# [Problem description]
Tally the lines in the data that follows that include the word "pixels", and report nothing but the total.

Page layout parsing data
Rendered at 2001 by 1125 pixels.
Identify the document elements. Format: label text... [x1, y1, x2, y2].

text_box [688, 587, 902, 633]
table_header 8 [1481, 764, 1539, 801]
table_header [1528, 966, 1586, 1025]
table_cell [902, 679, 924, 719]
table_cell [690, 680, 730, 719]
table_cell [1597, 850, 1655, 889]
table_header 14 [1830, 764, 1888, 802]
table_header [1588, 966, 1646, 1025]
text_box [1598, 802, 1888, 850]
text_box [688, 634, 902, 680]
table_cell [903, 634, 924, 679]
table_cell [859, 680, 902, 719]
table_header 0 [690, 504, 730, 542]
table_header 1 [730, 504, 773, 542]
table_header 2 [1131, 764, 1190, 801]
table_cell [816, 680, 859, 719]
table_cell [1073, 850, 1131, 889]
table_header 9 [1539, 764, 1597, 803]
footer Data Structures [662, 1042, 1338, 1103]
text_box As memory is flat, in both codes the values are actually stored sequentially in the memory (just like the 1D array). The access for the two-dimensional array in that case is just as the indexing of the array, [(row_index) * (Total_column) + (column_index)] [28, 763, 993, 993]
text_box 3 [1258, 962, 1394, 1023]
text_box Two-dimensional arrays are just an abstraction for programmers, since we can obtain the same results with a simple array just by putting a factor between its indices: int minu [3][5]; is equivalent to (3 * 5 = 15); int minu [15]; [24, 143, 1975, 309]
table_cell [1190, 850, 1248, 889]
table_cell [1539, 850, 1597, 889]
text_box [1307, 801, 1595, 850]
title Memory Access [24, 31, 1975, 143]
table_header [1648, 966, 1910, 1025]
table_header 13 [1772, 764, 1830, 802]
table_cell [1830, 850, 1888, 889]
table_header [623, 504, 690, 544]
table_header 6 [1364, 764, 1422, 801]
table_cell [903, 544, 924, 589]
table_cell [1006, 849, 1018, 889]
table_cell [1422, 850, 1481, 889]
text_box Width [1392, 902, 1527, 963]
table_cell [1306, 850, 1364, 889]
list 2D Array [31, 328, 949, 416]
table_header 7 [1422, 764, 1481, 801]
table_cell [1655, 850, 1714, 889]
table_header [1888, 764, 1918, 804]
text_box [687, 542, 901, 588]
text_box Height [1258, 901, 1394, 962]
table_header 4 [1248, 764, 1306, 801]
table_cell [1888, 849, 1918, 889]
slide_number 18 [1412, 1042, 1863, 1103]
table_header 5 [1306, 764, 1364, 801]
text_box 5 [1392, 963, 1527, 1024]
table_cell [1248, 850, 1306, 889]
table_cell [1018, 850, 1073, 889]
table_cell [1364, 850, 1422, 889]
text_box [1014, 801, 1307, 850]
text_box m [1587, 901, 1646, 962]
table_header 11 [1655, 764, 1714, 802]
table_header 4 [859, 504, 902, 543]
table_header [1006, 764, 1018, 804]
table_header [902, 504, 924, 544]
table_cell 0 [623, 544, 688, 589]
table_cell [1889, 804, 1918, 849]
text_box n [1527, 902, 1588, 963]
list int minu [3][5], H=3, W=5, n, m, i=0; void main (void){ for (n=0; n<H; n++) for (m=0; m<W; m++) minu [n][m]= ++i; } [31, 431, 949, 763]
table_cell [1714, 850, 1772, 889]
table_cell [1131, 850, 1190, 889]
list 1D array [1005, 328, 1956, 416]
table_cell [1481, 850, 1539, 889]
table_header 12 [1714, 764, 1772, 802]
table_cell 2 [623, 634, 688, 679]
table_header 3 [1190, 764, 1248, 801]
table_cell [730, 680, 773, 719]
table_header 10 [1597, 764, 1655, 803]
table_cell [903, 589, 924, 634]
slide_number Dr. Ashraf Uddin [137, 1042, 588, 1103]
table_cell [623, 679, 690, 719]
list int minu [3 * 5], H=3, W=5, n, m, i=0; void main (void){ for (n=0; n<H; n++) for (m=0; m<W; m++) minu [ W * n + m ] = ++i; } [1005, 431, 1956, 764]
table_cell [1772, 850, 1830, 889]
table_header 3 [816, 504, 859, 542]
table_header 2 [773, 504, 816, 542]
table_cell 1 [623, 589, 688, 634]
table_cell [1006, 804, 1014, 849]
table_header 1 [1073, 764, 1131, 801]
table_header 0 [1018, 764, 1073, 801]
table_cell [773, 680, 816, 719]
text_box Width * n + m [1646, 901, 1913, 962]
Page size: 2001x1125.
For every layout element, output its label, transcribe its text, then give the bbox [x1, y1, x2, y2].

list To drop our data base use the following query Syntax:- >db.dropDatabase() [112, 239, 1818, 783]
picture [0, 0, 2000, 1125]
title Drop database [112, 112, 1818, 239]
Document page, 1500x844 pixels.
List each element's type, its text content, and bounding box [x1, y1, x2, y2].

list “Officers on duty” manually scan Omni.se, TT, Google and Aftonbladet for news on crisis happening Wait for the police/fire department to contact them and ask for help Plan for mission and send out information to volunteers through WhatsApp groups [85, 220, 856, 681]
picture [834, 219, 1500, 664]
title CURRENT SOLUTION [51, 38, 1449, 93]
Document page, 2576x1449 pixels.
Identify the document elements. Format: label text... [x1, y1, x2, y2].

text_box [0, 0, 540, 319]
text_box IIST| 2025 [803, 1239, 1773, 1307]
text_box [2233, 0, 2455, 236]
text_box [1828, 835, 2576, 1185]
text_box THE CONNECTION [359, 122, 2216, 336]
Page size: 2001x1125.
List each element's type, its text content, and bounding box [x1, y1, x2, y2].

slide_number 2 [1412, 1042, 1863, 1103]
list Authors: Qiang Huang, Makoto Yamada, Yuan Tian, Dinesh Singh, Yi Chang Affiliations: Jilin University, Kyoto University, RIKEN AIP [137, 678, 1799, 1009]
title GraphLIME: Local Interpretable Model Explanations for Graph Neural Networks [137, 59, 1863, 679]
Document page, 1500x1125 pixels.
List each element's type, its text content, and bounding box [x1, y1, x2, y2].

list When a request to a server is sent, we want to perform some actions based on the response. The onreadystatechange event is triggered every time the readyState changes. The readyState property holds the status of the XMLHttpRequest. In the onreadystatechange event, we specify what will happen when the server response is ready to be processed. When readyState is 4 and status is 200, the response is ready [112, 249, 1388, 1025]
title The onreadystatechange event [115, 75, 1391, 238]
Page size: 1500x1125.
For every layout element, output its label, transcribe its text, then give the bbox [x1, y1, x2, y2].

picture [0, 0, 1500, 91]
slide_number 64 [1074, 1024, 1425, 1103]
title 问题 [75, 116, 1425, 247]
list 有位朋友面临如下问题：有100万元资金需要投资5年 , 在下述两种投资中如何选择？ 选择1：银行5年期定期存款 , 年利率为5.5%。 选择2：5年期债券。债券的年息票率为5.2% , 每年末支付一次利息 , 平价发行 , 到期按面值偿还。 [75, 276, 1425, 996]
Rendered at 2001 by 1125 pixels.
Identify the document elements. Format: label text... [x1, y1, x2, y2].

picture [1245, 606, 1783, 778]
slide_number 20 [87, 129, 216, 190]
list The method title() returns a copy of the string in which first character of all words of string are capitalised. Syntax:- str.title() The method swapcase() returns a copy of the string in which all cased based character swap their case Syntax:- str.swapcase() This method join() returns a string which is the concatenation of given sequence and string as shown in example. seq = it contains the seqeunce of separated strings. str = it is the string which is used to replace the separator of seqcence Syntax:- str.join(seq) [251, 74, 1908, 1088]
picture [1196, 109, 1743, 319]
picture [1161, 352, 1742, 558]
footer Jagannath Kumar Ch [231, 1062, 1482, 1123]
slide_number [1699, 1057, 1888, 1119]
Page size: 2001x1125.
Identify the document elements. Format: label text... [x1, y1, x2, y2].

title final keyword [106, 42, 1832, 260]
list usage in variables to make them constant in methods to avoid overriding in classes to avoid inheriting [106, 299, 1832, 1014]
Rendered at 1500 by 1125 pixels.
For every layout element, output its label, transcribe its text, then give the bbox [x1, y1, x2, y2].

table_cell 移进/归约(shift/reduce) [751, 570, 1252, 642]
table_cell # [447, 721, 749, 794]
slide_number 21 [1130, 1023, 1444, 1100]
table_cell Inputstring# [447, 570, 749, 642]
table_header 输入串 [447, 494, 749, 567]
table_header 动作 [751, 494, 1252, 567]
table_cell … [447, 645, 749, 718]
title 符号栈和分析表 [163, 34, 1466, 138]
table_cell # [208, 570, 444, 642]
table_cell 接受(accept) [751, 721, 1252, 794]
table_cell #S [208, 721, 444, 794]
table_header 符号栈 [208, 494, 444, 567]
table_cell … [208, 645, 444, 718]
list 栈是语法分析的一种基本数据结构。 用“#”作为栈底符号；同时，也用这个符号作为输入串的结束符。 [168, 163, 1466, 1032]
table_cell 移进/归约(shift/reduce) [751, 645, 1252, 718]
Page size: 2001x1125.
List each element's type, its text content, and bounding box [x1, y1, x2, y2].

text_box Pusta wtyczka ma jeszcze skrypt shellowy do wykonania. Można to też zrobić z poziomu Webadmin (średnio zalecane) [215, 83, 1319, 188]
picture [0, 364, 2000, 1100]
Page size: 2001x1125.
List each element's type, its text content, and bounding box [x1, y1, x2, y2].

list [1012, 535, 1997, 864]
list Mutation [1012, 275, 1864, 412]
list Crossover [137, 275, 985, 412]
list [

# [Task result]
6